» What to do
Reproduce, line for line, the entries from the line containing "f Led Zeppelin and their meteoric" through the line containing "Help You Build Your Roadmap to", leaving the pictures out of your answer.

» Material for this task

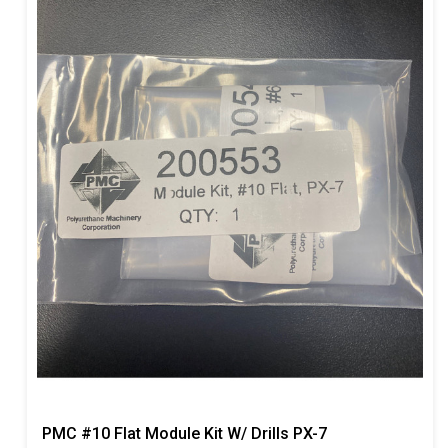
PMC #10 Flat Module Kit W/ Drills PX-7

...

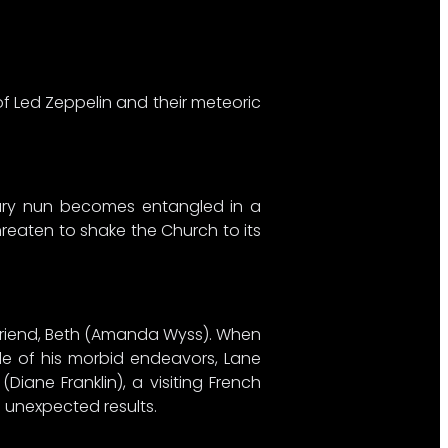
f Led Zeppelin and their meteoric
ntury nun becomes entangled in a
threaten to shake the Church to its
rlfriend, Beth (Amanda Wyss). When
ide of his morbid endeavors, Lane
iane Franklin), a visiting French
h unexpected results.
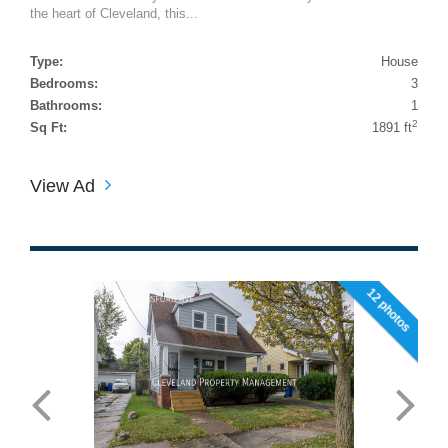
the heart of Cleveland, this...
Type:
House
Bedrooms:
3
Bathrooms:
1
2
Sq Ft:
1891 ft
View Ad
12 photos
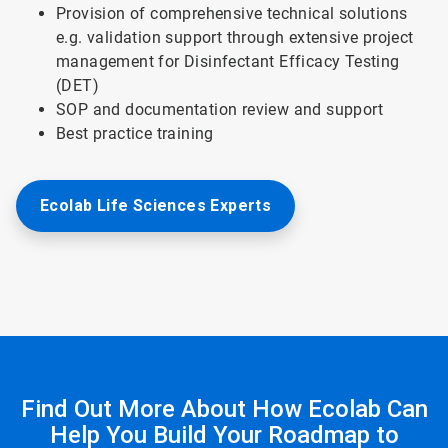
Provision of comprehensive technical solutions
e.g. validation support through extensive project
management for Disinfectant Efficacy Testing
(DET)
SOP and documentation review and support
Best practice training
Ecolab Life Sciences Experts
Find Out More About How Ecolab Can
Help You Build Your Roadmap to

» Response below
f Led Zeppelin and their meteoric
ntury nun becomes entangled in a
threaten to shake the Church to its
rlfriend, Beth (Amanda Wyss). When
ide of his morbid endeavors, Lane
iane Franklin), a visiting French
h unexpected results.
the heart of Cleveland, this...
Type:
House
Bedrooms:
3
Bathrooms:
1
2
Sq Ft:
1891 ft
View Ad
12 photos
Provision of comprehensive technical solutions
e.g. validation support through extensive project
management for Disinfectant Efficacy Testing
(DET)
SOP and documentation review and support
Best practice training
Ecolab Life Sciences Experts
Find Out More About How Ecolab Can
Help You Build Your Roadmap to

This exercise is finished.